徳島・橋本イップス克服「抑え」で復活
【徳島・橋本 隼投手】
橋本隼は一昨年、愛媛で35試合に登板し4勝を挙げている。だが昨年は8試合にしか登板していない。理由は、思ったところにボールが投げられなくなっていたからだ。
「リズムつかんだら投げられるときもあるんですけど、どうしてもダメでしたね。練習のキャッチボールでもダメで。だんだん自分自身が嫌になってきて……」
昨年9月、東予球場で完封負けを喫した試合後、当時の主将・藤長賢司から火の出るような勢いで叱り飛ばされたことがある。ふがいない投球しかできずにマウンドを降り、まだ試合が終わっていないにも関わらず、声も出さないで自分の殻に閉じこもっていたからだった。
「みんな、必死になってやってんねん!お前の尻拭いしてくれた奴もおんねん!お前、声かけたんかい!副キャプテンやのに、そんなんでええんか!」
けん制球までワンバウンドになってしまうような状態にパニックを起こしていた。もがき苦しみ続けるなか、周りが見えていない。帰りのバスではもう、自己嫌悪しかなかった。
しかし、好転のきっかけは突然訪れる。坊っちゃんスタジアムで行われたチャンピオンシップ第3戦のウォーミングアップ中だった。
「ずっと『前の自分に戻そう。投げられる状態に戻すんだ』と思っていたんですけど『ああ、ダメだ。新しくするしかないな。
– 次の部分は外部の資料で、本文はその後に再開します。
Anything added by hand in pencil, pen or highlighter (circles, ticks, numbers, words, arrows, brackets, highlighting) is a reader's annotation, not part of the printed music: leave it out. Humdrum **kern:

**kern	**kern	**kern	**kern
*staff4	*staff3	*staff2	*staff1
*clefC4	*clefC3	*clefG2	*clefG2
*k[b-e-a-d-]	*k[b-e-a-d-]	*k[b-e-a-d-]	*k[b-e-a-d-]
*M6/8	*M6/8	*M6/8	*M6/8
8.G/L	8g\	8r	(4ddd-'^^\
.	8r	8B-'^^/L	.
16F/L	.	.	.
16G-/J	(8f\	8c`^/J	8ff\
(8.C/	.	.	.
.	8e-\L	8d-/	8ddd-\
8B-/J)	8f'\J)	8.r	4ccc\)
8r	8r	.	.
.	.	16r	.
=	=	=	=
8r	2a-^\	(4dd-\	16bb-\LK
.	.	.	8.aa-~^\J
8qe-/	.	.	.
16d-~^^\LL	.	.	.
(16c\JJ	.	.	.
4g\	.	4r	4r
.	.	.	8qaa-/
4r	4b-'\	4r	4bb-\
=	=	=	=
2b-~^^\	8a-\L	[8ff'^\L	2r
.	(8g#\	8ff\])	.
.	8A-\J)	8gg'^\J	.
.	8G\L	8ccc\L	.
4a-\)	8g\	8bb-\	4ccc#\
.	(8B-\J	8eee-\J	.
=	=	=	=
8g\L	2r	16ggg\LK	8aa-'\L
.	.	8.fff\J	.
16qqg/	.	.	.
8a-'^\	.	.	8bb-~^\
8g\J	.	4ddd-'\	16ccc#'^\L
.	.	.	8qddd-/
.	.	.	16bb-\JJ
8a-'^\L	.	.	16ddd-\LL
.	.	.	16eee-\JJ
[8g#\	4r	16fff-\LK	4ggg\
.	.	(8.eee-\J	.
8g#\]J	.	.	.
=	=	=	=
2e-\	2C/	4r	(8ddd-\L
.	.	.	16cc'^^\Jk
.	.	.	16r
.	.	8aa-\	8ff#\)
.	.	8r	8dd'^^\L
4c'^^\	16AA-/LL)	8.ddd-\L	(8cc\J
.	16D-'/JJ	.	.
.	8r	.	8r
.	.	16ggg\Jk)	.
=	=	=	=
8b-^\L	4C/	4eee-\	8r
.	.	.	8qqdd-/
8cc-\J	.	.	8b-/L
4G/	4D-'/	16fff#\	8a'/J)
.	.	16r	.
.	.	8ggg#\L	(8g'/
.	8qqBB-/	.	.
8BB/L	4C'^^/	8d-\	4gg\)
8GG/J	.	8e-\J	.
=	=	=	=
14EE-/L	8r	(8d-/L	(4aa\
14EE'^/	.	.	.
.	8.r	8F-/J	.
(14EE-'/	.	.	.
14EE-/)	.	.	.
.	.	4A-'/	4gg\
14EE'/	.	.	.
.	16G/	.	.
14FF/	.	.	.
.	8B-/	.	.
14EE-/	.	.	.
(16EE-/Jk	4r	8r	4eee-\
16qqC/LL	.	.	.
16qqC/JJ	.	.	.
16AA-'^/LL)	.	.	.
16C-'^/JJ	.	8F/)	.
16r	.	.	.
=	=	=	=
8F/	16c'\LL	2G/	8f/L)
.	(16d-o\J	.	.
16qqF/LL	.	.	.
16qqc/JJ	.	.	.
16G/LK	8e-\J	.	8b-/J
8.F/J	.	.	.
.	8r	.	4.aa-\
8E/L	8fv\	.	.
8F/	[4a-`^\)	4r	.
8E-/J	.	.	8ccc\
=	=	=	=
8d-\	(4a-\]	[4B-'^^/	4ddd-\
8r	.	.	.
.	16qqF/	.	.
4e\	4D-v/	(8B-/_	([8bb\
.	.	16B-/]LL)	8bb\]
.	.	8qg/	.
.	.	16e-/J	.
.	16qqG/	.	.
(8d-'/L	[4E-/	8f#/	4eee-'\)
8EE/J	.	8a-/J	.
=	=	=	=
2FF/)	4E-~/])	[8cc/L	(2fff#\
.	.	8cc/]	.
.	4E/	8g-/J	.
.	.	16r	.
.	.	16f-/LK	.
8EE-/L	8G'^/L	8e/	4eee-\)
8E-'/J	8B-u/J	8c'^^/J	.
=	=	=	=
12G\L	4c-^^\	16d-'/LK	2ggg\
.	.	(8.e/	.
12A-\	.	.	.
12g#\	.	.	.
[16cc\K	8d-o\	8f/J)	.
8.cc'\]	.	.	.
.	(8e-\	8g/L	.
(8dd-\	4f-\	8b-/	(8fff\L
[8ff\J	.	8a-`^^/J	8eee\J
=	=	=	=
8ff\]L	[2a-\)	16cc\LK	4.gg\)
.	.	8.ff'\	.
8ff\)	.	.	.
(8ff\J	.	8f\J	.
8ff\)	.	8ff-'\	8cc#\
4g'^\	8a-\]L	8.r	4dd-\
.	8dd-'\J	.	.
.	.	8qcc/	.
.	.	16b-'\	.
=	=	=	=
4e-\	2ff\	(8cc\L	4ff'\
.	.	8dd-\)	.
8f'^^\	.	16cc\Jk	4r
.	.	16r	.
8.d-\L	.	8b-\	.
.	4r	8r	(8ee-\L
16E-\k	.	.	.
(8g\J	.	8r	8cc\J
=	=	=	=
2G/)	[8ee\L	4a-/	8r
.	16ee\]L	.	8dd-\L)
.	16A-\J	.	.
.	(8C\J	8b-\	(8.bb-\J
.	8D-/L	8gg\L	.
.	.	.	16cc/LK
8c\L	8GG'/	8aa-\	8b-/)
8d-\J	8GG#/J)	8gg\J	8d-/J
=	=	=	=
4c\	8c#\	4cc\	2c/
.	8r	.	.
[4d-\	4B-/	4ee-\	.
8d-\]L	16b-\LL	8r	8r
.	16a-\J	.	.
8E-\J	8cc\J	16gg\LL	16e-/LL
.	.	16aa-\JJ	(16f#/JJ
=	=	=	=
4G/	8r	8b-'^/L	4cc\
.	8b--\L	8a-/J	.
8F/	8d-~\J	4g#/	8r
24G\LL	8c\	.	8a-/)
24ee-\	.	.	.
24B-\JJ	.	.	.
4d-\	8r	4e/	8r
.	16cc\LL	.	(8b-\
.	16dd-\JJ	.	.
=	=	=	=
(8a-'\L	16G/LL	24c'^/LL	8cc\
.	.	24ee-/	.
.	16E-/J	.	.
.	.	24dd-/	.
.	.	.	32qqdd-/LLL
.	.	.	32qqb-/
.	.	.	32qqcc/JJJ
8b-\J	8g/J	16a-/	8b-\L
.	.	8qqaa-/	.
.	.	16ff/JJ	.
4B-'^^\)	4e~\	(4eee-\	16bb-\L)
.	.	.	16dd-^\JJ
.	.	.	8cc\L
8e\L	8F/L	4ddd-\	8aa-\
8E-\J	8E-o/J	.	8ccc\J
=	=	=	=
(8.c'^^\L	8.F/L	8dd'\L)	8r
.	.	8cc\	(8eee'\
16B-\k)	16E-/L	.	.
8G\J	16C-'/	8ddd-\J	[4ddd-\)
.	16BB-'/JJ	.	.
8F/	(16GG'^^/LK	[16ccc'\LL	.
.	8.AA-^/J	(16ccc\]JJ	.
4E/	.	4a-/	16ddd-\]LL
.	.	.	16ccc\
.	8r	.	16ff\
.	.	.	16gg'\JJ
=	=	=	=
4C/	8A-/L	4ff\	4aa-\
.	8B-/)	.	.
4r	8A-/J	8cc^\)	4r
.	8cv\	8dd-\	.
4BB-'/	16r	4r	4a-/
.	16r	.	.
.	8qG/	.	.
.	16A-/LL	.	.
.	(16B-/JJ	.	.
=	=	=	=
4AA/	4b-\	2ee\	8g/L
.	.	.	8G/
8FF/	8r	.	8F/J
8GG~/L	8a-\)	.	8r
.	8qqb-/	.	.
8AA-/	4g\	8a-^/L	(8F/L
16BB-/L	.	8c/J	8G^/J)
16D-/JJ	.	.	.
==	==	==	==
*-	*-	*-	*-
新しい自分を作ろう』と思ったら急に『あ、いけるかも……』って」
以前、元アイランド・リーガーの篠原慎平(巨人育成)が肩の手術から復活した記事を読んだ。「前の自分に戻るのではなく、新しい自分を作ろう」そう考えていたというエピソードが、記憶の片隅に残っていた。
徳島の球団代表、坂口裕昭は「橋本は島田前監督の“置き土産”なんです。『もし、愛媛が橋本をリリースすることがあったら、徳島で面倒を見てやってほしい。あいつはまだまだやれるはずだから』そう言って、横浜に行ったんです」と言う。
徳島でクローザーという難しい仕事を与えられながら「復活」と言える活躍を見せている。